• _TASK TO CARRY OUT_: Reproduce the listing from its beginning through the line containing "nghiệp và PTNT đã ban hành Quyết đ", replacing every instance of "Skladem" with "Na skladě" and leaving all else unchanged; give only that stretch.

↓

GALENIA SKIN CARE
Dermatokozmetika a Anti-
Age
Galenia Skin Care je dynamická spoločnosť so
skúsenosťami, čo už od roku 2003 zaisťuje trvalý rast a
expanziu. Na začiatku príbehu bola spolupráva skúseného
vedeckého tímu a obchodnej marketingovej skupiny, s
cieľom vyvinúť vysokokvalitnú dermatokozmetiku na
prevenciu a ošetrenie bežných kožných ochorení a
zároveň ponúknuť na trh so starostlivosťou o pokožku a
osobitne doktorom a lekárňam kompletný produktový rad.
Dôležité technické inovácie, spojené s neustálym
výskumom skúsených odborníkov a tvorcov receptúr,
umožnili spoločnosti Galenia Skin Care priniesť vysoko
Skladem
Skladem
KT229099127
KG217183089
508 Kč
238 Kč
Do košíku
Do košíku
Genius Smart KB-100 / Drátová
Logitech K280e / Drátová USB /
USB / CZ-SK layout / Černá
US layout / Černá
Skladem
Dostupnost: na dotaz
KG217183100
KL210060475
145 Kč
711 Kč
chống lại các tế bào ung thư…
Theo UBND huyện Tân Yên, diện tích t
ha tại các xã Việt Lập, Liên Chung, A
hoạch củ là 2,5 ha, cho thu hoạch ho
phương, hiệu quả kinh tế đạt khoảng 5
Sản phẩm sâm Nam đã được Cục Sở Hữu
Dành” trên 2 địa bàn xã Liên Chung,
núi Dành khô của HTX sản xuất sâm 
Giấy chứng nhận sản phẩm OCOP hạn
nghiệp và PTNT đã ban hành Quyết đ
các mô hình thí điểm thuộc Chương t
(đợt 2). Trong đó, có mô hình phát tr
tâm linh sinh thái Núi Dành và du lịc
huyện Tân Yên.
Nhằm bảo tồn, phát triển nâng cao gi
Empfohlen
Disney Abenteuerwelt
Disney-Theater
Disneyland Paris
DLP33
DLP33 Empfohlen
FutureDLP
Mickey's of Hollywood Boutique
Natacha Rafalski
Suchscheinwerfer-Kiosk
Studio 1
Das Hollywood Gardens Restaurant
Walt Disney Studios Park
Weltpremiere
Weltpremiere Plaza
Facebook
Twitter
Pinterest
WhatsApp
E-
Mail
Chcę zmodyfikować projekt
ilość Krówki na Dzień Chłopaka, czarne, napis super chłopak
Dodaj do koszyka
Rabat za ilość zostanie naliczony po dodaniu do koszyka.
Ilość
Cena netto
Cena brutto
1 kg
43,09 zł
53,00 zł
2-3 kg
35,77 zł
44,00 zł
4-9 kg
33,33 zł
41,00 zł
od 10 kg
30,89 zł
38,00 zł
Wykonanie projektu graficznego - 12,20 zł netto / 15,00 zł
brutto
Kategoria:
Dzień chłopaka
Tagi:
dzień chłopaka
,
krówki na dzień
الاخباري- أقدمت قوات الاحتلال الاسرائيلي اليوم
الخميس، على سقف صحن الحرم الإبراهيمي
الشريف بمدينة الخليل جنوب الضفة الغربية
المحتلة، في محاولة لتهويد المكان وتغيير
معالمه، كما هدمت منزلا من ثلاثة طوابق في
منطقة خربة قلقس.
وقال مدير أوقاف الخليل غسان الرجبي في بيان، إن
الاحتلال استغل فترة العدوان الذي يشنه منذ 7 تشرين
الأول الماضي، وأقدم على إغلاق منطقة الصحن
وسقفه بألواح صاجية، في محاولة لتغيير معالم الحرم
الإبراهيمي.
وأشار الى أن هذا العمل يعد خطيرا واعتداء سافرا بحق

↑

• _WRITTEN SOLUTION_:
GALENIA SKIN CARE
Dermatokozmetika a Anti-
Age
Galenia Skin Care je dynamická spoločnosť so
skúsenosťami, čo už od roku 2003 zaisťuje trvalý rast a
expanziu. Na začiatku príbehu bola spolupráva skúseného
vedeckého tímu a obchodnej marketingovej skupiny, s
cieľom vyvinúť vysokokvalitnú dermatokozmetiku na
prevenciu a ošetrenie bežných kožných ochorení a
zároveň ponúknuť na trh so starostlivosťou o pokožku a
osobitne doktorom a lekárňam kompletný produktový rad.
Dôležité technické inovácie, spojené s neustálym
výskumom skúsených odborníkov a tvorcov receptúr,
umožnili spoločnosti Galenia Skin Care priniesť vysoko
Na skladě
Na skladě
KT229099127
KG217183089
508 Kč
238 Kč
Do košíku
Do košíku
Genius Smart KB-100 / Drátová
Logitech K280e / Drátová USB /
USB / CZ-SK layout / Černá
US layout / Černá
Na skladě
Dostupnost: na dotaz
KG217183100
KL210060475
145 Kč
711 Kč
chống lại các tế bào ung thư…
Theo UBND huyện Tân Yên, diện tích t
ha tại các xã Việt Lập, Liên Chung, A
hoạch củ là 2,5 ha, cho thu hoạch ho
phương, hiệu quả kinh tế đạt khoảng 5
Sản phẩm sâm Nam đã được Cục Sở Hữu
Dành” trên 2 địa bàn xã Liên Chung,
núi Dành khô của HTX sản xuất sâm 
Giấy chứng nhận sản phẩm OCOP hạn
nghiệp và PTNT đã ban hành Quyết đ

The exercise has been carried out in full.